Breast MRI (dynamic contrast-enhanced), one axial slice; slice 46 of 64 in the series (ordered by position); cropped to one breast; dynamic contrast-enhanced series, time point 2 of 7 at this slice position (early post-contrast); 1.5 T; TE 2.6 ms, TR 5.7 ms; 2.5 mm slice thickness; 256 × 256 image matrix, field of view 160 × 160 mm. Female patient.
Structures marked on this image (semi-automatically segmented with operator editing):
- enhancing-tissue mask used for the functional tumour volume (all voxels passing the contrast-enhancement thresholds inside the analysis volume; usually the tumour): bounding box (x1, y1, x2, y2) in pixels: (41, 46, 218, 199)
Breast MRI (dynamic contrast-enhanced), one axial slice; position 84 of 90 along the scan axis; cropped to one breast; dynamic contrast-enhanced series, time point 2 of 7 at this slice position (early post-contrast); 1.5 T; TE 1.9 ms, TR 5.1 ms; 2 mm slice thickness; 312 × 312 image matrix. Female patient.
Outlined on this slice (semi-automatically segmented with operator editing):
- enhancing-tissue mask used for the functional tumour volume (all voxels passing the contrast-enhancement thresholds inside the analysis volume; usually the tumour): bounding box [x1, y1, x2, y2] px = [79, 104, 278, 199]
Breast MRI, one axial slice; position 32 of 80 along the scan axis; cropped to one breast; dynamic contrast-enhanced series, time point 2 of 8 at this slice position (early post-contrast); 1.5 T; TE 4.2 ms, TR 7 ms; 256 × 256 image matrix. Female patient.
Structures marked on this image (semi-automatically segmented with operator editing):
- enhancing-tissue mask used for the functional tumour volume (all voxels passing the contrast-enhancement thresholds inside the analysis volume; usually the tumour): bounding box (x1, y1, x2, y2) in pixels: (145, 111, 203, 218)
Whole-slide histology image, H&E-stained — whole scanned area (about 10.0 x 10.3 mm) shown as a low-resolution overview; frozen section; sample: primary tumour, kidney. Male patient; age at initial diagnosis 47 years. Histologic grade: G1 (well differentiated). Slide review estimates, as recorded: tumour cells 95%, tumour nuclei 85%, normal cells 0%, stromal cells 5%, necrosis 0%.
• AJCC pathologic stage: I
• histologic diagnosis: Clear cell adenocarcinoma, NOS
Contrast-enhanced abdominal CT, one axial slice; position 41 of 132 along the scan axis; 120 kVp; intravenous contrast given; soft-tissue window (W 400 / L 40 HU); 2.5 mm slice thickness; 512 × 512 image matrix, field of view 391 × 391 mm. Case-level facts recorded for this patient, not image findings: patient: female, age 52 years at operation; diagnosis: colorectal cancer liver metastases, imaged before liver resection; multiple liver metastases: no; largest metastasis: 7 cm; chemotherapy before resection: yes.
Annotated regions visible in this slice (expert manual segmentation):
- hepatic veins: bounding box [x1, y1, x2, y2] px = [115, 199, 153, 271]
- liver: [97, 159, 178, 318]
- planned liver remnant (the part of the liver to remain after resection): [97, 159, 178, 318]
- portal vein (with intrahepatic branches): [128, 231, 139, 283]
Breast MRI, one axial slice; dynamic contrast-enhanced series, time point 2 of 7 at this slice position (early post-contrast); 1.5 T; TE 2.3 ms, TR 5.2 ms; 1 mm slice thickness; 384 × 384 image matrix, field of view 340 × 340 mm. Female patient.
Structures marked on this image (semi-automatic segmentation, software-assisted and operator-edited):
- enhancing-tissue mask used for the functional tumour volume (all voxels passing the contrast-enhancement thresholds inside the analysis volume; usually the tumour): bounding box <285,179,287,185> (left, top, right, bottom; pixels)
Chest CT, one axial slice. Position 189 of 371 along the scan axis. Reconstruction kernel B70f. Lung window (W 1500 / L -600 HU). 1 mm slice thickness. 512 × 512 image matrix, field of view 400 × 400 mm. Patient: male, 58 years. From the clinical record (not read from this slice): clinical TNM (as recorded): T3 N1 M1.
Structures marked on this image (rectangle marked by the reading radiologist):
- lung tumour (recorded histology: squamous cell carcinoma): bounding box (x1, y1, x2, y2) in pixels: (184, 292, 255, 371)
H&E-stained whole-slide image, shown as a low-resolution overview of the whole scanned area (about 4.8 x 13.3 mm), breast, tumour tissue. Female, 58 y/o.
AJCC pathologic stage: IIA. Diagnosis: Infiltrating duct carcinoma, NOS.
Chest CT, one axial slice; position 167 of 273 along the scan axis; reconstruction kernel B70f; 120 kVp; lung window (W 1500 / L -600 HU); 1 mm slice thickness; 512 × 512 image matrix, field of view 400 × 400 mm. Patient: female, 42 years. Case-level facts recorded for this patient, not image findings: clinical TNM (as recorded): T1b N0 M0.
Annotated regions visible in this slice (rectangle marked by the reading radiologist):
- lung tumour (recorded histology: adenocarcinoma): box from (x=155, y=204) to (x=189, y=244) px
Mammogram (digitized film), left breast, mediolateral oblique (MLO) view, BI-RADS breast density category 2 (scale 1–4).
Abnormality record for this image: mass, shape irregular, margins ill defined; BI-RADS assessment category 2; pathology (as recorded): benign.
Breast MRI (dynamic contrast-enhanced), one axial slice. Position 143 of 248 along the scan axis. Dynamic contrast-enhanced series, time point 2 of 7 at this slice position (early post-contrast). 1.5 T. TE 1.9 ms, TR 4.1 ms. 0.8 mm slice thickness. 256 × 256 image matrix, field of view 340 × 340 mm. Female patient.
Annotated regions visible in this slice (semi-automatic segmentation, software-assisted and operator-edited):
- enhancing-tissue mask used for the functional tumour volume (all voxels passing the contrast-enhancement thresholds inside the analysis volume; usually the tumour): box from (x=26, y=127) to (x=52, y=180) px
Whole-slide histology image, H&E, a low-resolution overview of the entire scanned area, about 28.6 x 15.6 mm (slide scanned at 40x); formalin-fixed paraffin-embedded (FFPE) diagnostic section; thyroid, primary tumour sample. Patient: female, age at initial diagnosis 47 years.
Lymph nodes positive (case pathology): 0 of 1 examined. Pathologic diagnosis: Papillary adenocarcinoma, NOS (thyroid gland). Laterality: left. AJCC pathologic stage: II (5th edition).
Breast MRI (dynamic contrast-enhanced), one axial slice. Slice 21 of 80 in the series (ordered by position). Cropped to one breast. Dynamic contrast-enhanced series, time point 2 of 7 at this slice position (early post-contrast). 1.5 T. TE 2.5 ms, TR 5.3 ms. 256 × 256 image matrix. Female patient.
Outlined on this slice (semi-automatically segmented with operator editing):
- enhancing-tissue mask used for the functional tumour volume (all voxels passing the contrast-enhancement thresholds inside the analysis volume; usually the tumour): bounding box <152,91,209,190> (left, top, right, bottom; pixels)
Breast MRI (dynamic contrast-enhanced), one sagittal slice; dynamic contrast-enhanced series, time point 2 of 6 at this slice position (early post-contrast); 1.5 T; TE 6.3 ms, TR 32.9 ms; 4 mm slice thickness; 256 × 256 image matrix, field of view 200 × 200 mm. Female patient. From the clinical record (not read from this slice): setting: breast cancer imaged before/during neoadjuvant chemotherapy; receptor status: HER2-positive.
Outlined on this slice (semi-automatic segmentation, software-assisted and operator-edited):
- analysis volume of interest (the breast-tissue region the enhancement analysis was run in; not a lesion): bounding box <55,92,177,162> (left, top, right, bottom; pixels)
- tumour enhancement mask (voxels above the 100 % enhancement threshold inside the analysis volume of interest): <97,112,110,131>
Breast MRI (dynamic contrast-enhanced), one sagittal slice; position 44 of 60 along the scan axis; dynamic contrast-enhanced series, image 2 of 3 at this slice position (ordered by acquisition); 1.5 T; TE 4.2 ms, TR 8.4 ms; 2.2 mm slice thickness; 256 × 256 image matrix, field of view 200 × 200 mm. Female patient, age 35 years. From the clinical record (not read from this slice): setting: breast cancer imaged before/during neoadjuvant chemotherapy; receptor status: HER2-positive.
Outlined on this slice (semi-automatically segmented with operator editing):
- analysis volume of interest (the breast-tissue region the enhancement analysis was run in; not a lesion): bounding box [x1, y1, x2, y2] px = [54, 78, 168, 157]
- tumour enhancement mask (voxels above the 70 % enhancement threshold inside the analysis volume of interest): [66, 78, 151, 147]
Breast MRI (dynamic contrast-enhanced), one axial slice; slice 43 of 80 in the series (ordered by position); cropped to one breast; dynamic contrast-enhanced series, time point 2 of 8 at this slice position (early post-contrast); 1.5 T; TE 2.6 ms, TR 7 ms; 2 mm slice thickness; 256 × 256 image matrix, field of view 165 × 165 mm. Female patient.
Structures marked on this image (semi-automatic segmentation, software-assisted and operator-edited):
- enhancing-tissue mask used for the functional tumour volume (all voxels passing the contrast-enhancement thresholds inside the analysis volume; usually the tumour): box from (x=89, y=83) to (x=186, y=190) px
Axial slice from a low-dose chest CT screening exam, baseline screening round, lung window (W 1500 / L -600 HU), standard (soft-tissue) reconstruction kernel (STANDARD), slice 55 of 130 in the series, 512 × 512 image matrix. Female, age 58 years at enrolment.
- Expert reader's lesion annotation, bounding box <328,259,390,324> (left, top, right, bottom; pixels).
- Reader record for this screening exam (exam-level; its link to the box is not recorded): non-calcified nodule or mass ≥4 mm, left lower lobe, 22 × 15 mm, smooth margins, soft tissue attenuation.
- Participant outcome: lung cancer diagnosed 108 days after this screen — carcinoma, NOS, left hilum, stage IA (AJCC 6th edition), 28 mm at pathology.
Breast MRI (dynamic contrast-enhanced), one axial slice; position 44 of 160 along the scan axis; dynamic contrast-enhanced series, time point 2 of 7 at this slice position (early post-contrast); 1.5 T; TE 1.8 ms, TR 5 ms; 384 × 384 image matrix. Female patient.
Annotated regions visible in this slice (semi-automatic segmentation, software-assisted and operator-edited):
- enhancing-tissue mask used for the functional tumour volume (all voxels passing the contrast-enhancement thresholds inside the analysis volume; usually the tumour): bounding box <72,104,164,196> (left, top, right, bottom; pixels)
──────
Would you please copy the lines above, from the one holding "- Reader record" through the last, and nothing else?

=== Finished exercise ===
- Reader record for this screening exam (exam-level; its link to the box is not recorded): non-calcified nodule or mass ≥4 mm, left lower lobe, 22 × 15 mm, smooth margins, soft tissue attenuation.
- Participant outcome: lung cancer diagnosed 108 days after this screen — carcinoma, NOS, left hilum, stage IA (AJCC 6th edition), 28 mm at pathology.
Breast MRI (dynamic contrast-enhanced), one axial slice; position 44 of 160 along the scan axis; dynamic contrast-enhanced series, time point 2 of 7 at this slice position (early post-contrast); 1.5 T; TE 1.8 ms, TR 5 ms; 384 × 384 image matrix. Female patient.
Annotated regions visible in this slice (semi-automatic segmentation, software-assisted and operator-edited):
- enhancing-tissue mask used for the functional tumour volume (all voxels passing the contrast-enhancement thresholds inside the analysis volume; usually the tumour): bounding box <72,104,164,196> (left, top, right, bottom; pixels)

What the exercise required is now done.